### EXERCISE
Using the text below on the New Zealand left's early distrust of the Greens, answer each question:
1. Which two parties did she feel had no effective plans for improving the crumbling economy?
2. What two kinds of Green does she describe?
3. What does the final paragraph give as the answer to what led to the eventual hook-up between the Green Party and a large element of the New Zealand left?

### TEXT PROVIDED
The left’s initial distrust of the Greens
for a while [she] looked to the Greens as an alternative political force. However, she felt both parties [the Greens and the New Labour Party] had no effective plans for improving the crumbling economy and that both parties demonstrated no evidence of a “class consciousness”.
She also made clear that she was repelled by the Greens essentially anti-working class nature. Bradford asserted that,
she found the Greens to be either ignorant of or hostile to worker and union issues. She describes two kinds of Green: hippie dropouts content to make pots, be creative and smoke dope; and those who are quite right wing, “who think it’s fine to send the unemployed out to work that is environmentally sound like cutting bush tracks” ‘ (Leget, 1993: p.68).
So with initial feelings of distrust and even disgust towards the Greens, what then led to an eventual hook-up between the Green Party and a large element of the New Zealand left? The answer, as we will see unfortunately, is opportunism and desperation on the part of the New Zealand left.

Dataset records
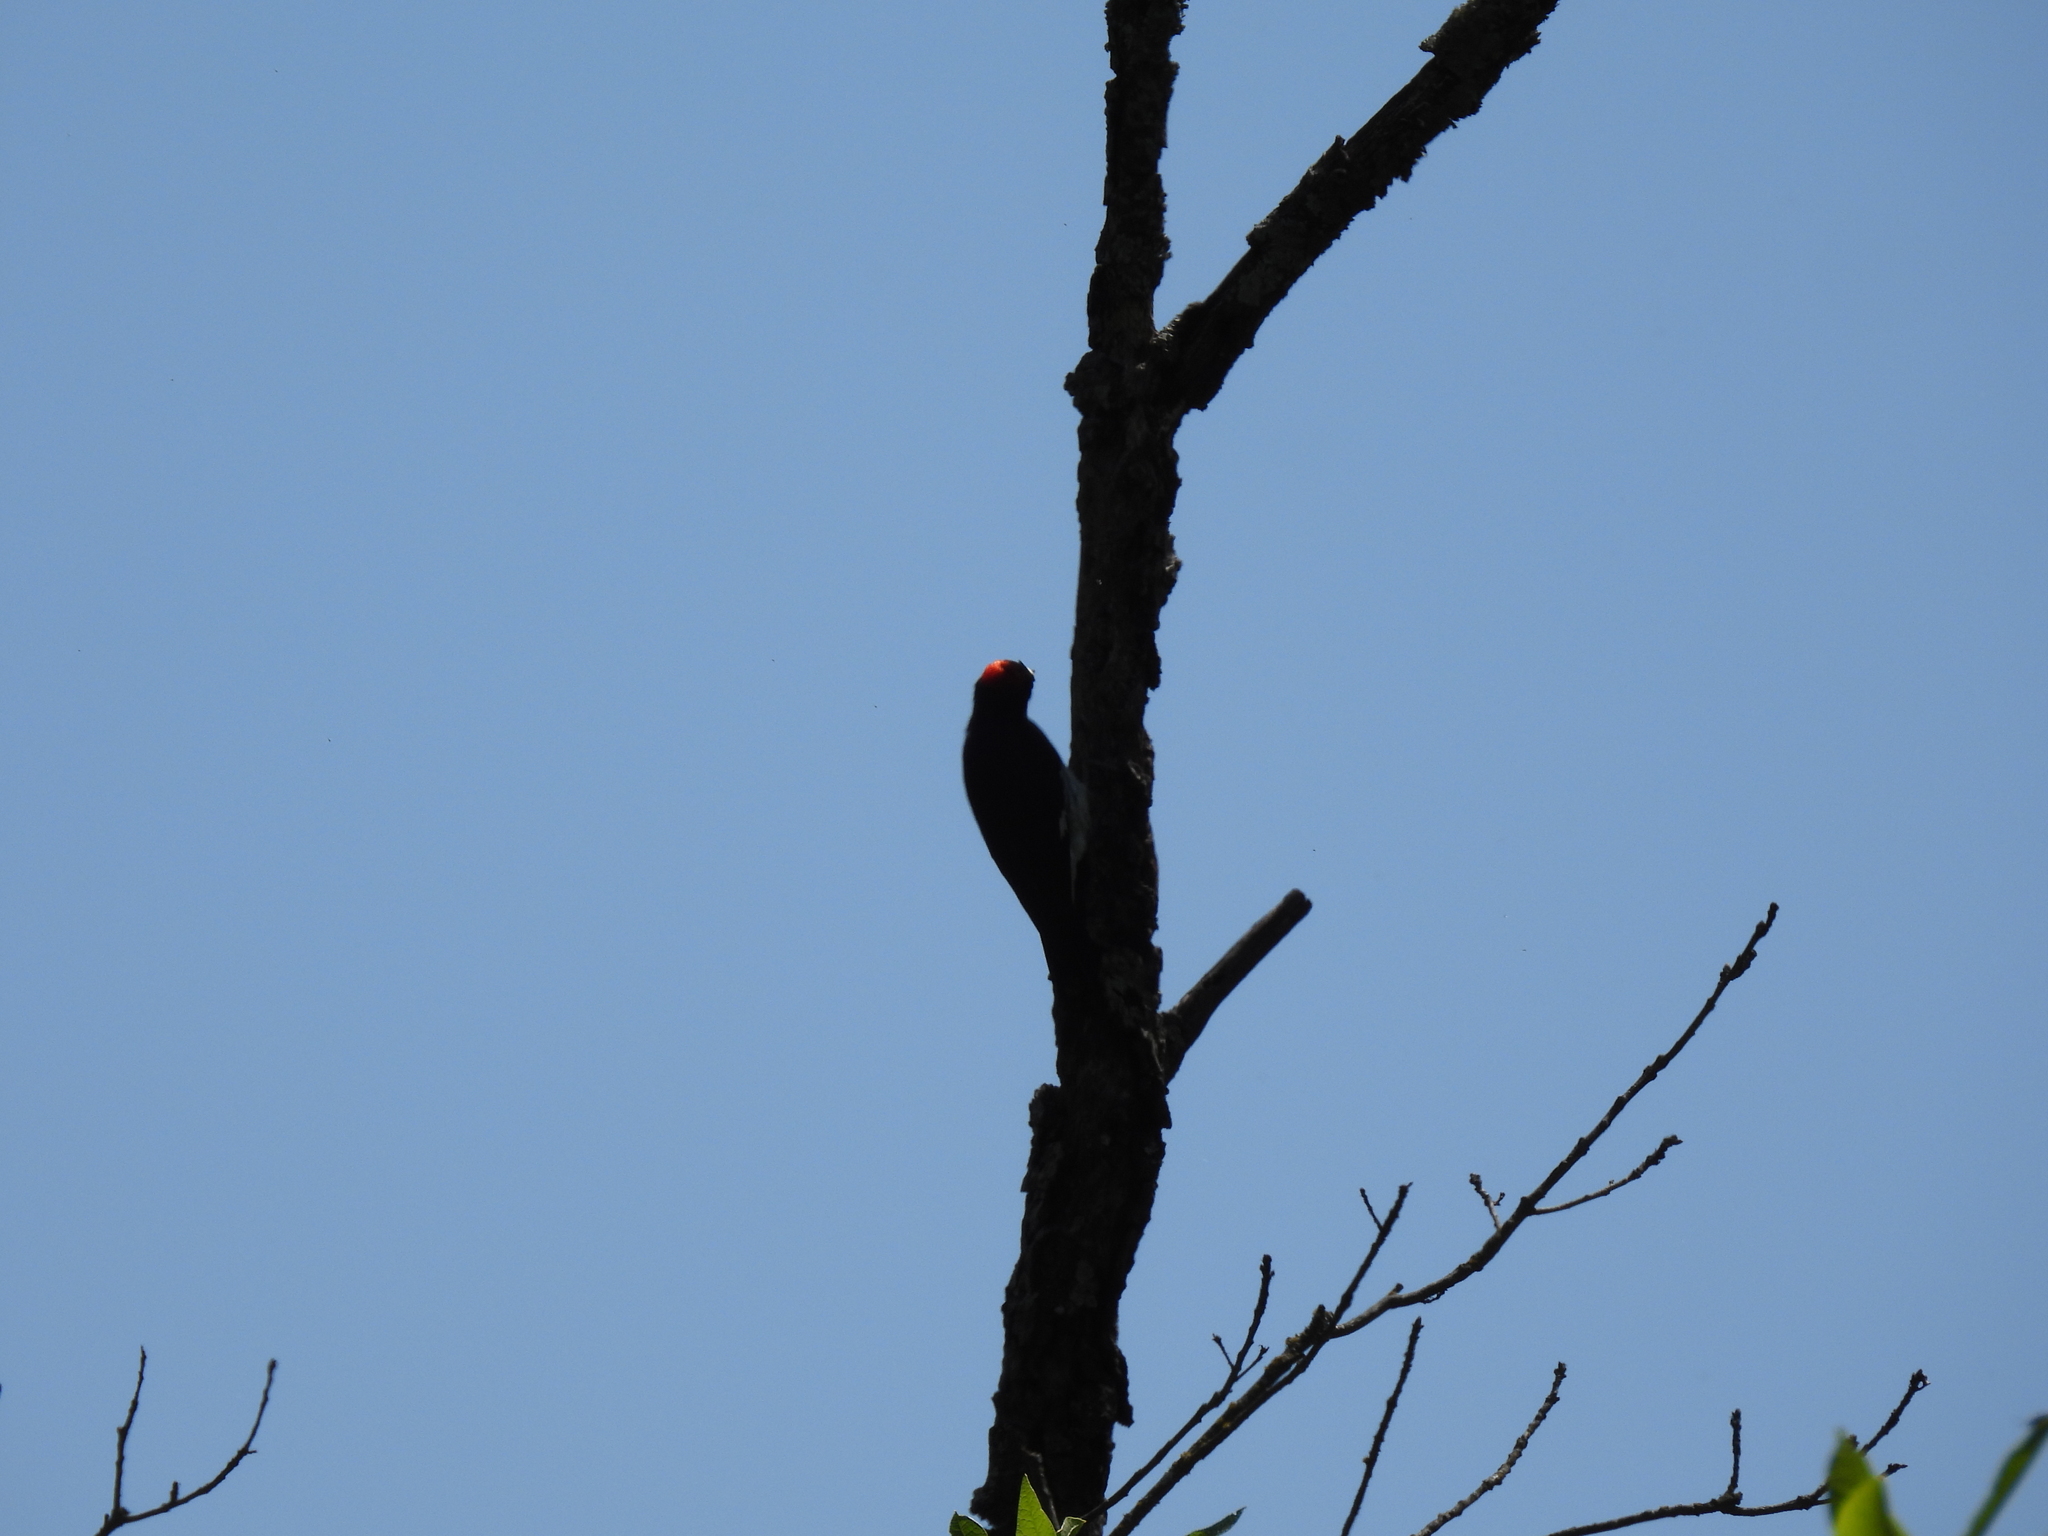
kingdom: Animalia
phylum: Chordata
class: Aves
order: Piciformes
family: Picidae
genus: Melanerpes
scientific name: Melanerpes formicivorus
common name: Acorn woodpecker
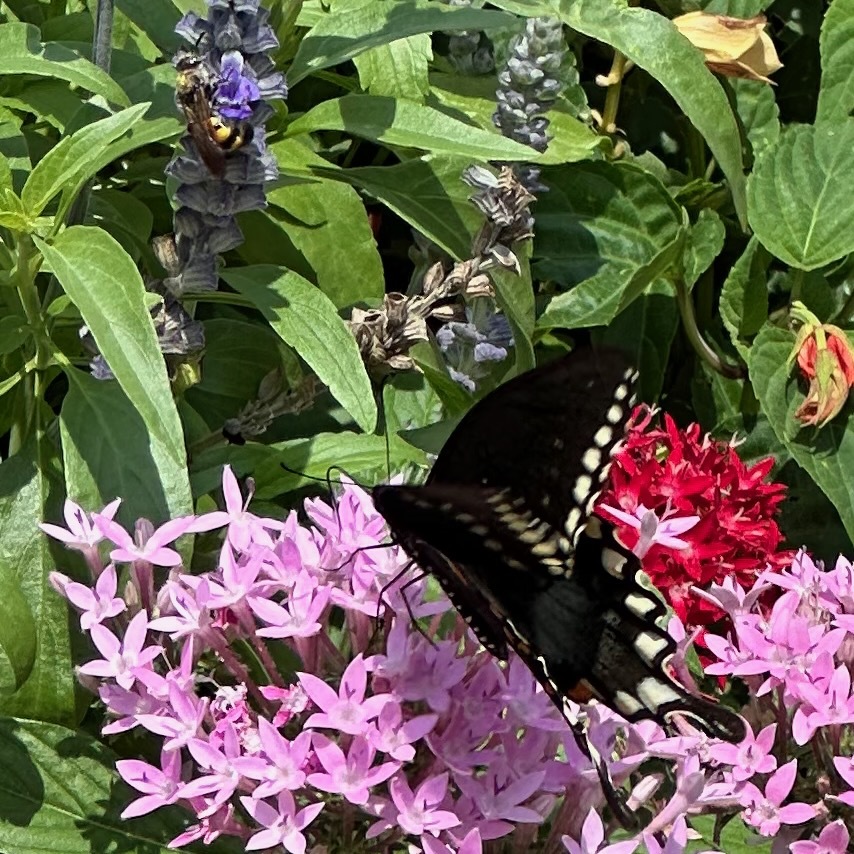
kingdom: Animalia
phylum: Arthropoda
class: Insecta
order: Lepidoptera
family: Papilionidae
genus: Papilio
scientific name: Papilio troilus
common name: Spicebush swallowtail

### TASK OUTPUT
1. The Greens and the New Labour Party.
2. Hippie dropouts content to make pots, be creative and smoke dope, and those who are quite right wing.
3. Opportunism and desperation on the part of the New Zealand left.